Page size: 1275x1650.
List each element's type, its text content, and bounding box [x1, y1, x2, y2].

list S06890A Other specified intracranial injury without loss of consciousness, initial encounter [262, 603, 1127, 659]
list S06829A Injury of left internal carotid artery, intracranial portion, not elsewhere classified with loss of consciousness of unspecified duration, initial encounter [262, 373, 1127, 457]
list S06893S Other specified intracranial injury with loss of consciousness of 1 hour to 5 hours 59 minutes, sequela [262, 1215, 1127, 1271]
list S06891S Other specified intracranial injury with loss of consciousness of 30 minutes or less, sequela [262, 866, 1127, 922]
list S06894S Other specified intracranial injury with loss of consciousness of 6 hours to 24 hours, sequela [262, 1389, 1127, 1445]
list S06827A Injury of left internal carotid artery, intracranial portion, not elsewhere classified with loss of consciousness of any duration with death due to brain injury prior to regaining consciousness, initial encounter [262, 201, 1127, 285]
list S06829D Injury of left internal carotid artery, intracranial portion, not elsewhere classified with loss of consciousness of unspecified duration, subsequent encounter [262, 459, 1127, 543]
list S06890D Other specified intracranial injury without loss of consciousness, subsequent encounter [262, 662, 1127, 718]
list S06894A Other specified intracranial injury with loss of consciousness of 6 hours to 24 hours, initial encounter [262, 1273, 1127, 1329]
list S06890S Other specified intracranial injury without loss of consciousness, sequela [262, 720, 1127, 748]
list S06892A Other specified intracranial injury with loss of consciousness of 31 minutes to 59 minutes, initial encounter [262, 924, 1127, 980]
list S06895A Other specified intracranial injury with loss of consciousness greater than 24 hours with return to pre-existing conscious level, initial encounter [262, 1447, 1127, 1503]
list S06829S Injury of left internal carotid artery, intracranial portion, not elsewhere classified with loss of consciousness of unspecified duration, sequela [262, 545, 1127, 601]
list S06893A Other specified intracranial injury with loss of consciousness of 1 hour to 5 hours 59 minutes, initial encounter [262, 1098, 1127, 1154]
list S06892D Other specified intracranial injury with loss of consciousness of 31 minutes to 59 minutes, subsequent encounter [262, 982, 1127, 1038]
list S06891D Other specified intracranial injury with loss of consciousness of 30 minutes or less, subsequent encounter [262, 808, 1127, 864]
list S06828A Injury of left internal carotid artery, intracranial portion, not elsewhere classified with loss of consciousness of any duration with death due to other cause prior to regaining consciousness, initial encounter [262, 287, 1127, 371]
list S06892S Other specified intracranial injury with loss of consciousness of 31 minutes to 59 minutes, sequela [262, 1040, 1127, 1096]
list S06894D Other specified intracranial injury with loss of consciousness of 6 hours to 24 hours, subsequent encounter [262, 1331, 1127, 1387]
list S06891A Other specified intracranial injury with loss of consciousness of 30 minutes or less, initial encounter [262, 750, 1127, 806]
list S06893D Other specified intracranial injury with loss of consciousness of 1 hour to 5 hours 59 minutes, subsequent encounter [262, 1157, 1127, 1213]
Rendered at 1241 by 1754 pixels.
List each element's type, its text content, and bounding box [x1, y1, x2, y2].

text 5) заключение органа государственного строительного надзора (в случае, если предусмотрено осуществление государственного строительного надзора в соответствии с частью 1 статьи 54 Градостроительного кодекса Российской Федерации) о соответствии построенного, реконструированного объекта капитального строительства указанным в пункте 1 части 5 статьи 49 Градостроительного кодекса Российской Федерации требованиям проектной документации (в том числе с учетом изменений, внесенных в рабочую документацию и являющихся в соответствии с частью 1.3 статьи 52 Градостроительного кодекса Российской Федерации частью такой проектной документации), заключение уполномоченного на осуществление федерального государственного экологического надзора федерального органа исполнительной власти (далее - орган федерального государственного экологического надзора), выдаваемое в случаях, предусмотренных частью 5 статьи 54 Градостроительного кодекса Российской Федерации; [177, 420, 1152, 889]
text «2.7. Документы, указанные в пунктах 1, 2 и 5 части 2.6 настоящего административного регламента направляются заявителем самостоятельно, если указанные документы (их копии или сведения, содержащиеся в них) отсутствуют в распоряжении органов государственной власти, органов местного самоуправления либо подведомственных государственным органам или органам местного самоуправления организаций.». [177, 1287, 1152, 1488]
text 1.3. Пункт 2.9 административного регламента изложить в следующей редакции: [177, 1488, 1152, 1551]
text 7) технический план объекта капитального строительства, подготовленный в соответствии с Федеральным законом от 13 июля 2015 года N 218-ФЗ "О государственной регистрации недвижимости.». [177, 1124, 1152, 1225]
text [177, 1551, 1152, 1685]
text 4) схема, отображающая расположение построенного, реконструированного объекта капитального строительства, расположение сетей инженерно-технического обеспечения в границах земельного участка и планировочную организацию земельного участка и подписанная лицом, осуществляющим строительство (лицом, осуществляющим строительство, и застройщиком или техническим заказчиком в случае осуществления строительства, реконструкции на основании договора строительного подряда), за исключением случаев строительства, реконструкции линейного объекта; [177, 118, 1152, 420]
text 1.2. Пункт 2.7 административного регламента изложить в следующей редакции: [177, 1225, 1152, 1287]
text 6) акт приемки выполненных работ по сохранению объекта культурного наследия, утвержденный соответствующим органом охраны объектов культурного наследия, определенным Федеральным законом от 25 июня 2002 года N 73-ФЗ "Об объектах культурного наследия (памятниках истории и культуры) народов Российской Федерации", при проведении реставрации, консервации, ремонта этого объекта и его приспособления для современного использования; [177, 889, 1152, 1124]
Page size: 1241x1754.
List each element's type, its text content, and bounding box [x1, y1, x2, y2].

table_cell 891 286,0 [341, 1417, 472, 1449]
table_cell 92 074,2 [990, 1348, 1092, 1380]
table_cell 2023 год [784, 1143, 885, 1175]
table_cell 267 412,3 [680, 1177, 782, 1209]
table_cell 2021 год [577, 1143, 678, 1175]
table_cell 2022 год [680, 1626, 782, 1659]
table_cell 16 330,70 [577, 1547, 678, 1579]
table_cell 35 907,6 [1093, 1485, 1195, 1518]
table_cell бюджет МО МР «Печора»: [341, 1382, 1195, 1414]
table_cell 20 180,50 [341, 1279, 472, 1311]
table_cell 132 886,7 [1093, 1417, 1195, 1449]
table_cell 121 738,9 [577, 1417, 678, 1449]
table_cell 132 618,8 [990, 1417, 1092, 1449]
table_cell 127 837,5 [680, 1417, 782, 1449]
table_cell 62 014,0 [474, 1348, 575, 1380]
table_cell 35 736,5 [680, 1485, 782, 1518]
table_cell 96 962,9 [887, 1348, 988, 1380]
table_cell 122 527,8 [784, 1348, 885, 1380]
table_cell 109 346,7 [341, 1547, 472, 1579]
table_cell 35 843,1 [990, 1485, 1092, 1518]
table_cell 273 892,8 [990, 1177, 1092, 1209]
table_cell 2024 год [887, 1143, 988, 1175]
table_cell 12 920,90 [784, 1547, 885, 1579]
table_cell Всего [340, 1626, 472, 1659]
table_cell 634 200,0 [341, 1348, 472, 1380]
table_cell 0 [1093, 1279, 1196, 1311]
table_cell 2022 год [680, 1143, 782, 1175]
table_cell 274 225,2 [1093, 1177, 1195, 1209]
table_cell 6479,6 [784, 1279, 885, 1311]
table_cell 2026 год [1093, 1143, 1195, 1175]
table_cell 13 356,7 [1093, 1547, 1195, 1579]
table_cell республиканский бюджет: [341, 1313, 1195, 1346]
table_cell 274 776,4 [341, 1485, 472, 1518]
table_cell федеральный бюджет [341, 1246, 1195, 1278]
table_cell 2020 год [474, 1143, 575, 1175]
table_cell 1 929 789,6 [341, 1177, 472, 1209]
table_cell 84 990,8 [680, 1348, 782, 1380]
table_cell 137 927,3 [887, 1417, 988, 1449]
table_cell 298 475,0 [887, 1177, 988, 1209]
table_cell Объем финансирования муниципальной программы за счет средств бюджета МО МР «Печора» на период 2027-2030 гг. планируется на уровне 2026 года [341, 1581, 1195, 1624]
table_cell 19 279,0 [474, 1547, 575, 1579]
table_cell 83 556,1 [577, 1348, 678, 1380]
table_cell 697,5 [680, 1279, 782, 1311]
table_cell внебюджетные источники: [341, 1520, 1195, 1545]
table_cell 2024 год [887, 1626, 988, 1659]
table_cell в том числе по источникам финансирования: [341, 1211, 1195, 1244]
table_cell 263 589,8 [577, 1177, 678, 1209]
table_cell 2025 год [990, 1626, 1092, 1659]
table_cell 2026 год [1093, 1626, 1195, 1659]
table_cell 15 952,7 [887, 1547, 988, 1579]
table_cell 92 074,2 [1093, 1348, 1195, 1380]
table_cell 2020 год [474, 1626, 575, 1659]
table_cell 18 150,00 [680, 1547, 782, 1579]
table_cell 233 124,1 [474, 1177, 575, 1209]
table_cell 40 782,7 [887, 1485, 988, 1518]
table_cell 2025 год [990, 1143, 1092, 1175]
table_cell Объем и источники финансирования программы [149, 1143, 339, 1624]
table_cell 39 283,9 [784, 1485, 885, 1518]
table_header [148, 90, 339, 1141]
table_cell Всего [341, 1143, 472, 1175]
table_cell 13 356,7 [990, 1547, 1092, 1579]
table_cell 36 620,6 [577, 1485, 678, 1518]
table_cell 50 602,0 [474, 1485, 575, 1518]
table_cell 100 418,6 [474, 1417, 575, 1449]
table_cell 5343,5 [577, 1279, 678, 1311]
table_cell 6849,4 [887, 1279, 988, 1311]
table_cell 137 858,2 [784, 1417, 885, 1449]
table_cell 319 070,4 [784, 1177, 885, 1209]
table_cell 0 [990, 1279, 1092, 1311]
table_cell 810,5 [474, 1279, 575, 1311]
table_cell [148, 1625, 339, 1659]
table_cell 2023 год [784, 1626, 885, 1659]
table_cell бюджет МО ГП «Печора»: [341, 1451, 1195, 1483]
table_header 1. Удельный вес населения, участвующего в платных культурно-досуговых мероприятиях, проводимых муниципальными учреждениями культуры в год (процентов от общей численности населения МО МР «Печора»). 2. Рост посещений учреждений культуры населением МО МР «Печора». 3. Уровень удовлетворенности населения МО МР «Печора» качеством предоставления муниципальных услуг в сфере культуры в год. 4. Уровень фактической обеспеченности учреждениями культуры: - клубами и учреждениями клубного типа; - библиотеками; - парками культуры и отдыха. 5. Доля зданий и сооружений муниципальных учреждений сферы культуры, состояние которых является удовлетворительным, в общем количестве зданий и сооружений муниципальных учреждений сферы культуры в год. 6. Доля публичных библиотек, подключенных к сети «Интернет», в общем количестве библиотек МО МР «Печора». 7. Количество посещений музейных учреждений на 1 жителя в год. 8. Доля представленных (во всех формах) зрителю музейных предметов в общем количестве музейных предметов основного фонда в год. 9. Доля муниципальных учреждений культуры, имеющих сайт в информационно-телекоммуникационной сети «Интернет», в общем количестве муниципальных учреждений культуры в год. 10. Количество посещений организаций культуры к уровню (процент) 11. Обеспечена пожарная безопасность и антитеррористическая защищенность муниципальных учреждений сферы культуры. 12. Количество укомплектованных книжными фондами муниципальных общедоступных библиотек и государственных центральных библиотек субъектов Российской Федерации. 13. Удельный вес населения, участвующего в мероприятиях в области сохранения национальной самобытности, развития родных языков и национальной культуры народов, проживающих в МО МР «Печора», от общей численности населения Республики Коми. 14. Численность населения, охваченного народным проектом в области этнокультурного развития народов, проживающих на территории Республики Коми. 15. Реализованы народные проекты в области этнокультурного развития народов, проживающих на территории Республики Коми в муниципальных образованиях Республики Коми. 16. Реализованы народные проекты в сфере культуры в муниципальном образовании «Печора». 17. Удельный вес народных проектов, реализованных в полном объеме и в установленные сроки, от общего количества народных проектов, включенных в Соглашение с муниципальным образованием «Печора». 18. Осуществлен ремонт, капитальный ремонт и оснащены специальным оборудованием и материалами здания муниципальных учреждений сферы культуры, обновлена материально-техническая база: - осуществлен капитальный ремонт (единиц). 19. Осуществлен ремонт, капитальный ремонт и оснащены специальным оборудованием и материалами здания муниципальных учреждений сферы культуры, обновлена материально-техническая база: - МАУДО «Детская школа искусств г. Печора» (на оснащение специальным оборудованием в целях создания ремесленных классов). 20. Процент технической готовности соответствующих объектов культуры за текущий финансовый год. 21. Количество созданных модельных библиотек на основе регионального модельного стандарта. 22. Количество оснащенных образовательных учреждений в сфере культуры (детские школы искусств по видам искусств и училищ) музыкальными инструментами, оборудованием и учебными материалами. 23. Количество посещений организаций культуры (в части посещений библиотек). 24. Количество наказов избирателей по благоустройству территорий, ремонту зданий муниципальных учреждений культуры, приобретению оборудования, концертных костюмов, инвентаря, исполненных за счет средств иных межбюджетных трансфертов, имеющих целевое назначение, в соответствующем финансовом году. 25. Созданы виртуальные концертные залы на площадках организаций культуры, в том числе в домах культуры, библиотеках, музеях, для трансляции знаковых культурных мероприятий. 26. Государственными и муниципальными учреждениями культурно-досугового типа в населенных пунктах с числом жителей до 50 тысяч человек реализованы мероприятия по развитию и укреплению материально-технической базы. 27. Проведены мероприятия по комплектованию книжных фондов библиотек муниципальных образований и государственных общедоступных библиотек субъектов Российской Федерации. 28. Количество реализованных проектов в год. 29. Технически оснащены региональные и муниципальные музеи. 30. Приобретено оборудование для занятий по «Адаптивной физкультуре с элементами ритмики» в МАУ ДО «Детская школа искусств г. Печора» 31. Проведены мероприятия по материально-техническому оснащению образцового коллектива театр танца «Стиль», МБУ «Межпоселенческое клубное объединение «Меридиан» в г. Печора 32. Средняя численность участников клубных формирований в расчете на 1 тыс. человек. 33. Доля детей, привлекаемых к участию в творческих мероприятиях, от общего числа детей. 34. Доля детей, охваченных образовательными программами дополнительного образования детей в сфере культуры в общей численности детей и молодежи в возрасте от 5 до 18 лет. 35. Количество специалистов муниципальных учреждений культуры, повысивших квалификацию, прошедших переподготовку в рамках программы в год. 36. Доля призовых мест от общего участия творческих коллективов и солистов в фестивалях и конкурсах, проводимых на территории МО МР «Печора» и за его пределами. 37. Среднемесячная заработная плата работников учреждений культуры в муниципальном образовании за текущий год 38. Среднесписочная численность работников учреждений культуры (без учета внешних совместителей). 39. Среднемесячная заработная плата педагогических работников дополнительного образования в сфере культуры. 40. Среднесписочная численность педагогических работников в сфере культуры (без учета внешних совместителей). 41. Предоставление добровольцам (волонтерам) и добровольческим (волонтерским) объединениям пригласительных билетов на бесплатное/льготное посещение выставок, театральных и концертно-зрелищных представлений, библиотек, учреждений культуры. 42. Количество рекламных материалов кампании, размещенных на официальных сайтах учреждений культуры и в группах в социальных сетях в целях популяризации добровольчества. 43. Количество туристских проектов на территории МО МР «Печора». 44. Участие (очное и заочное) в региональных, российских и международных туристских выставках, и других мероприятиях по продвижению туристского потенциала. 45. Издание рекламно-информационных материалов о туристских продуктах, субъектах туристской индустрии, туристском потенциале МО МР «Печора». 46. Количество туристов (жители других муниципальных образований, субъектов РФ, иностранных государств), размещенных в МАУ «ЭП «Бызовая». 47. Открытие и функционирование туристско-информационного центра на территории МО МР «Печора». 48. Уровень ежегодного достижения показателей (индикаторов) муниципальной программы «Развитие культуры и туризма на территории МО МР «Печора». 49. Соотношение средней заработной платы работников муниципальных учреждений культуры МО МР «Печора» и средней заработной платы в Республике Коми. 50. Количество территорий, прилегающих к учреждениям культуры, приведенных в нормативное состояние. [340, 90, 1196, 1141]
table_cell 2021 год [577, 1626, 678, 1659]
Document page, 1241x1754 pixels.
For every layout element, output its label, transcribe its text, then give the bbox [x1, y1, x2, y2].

------

■ Problem requirements ■
Take every line above that includes the string "редакции" and return it.

■ Written response ■
text 1.3. Пункт 2.9 административного регламента изложить в следующей редакции: [177, 1488, 1152, 1551]
text 1.2. Пункт 2.7 административного регламента изложить в следующей редакции: [177, 1225, 1152, 1287]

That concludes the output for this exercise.